Data analysts GfK has revealed the findings of its Consumer Climate Europe study for the third quarter of 2016.
The top transnational issue in the third quarter, especially at the beginning, was the British people’s decision to leave the EU. It was otherwise mainly country-specific themes that dominated discussions in the individual European countries, GfK explains. The economic and income expectations and propensity to buy indicators have not developed uniformly across Europe. Overall, the consumer climate for the EU28 fell from 13.1 points to 12.3 points from June to September 2016.

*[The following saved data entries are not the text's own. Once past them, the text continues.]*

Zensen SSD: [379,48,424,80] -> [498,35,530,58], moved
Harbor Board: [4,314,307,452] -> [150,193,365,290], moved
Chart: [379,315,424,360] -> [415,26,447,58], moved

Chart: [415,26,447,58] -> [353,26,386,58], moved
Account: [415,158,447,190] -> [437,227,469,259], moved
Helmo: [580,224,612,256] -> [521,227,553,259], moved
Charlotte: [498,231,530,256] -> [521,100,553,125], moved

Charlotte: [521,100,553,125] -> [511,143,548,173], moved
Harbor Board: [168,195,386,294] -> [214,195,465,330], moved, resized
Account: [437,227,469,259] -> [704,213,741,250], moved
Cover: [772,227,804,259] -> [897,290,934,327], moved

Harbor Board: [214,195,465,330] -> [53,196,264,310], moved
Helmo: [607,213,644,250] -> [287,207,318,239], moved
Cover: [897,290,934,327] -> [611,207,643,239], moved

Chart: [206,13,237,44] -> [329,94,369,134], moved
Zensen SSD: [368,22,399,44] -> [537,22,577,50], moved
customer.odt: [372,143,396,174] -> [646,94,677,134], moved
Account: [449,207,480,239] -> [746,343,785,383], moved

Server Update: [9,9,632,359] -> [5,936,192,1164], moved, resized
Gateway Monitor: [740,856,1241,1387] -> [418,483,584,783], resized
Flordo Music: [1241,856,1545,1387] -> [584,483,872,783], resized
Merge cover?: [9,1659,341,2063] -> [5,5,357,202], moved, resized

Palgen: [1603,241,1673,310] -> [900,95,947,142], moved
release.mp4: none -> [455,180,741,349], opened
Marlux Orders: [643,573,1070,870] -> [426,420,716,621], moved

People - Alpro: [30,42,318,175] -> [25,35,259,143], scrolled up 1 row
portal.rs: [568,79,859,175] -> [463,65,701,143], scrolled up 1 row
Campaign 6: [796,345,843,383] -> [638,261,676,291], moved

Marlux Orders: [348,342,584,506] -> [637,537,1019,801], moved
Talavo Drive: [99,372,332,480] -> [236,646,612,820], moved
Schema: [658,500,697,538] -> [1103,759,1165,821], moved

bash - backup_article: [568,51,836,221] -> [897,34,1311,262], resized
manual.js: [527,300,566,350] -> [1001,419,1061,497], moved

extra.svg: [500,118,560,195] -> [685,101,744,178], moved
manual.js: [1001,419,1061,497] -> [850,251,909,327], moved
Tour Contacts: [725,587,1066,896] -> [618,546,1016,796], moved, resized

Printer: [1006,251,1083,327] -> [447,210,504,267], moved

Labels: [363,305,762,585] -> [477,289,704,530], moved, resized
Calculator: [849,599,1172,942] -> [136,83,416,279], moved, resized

The beginning of the third quarter was marked by the UK’s decision to leave the EU at the end of June. In almost all European countries and particularly in the UK, consumer confidence and above all economic expectations fell, dramatically so in some cases. The consumer climate EU28 fell from 13.1 points in June to 10.0 points in July. By September, it had recovered to 12.3 points. Already in August, however, discussions about Brexit had become significantly more subdued across Europe. Other country-specific themes in particular prevailed. It will only be possible to forecast with certainty the implications of Brexit on the mood of European consumers once the actual negotiations have begun and the UK’s exit draws closer, GfK adds.
In economic terms, Europe is developing positively. Almost all countries are reporting economic growth, in some cases at very impressive rates. This is also reflected by the unemployment figures. In most countries, employment is rising and unemployment rates are falling. However, these positive aspects are not leading to a fundamental increase in economic and income expectations among consumers. Propensity to buy, too, has not always been consistent with the general economic development of each country. Other country-specific issues also currently appear to be at play, as well as general psychological factors and fundamental uncertainties, such as the ongoing war in Syria, terrorist attacks in France and Germany, the rise of right-wing populist parties in elections and polls and the upcoming US presidential election.
United Kingdom: Economic expectations recover after Brexit crash
Following the Brexit referendum by the British in June, economic expectations initially fell; from -5.9 points in June to -28.3 in July. That was the lowest indicator value since October 2012. By September it had recovered, however, and currently stands at -1.8 points. This more than compensated for the Brexit losses.
The picture was similar for income expectations. In July, the indicator initially fell by 21.4 points to -2.2 points. The indicator has stabilized since then. In September, it stood at 13.7 points. This means that, despite the decision to withdraw from the EU, the British are expecting a moderate increase in their income and a slight decline in unemployment over the coming months.
Unlike the other two indicators, the propensity to buy value did not fluctuate as significantly during the third quarter. While the indicator also suffered significant losses from June to July, by September it stood at almost the same value (6.7 points) as it did in June (6.0 points). The impact of the Brexit negotiations between the United Kingdom and the EU on the consumer climate and the individual indicators will only become clear next year.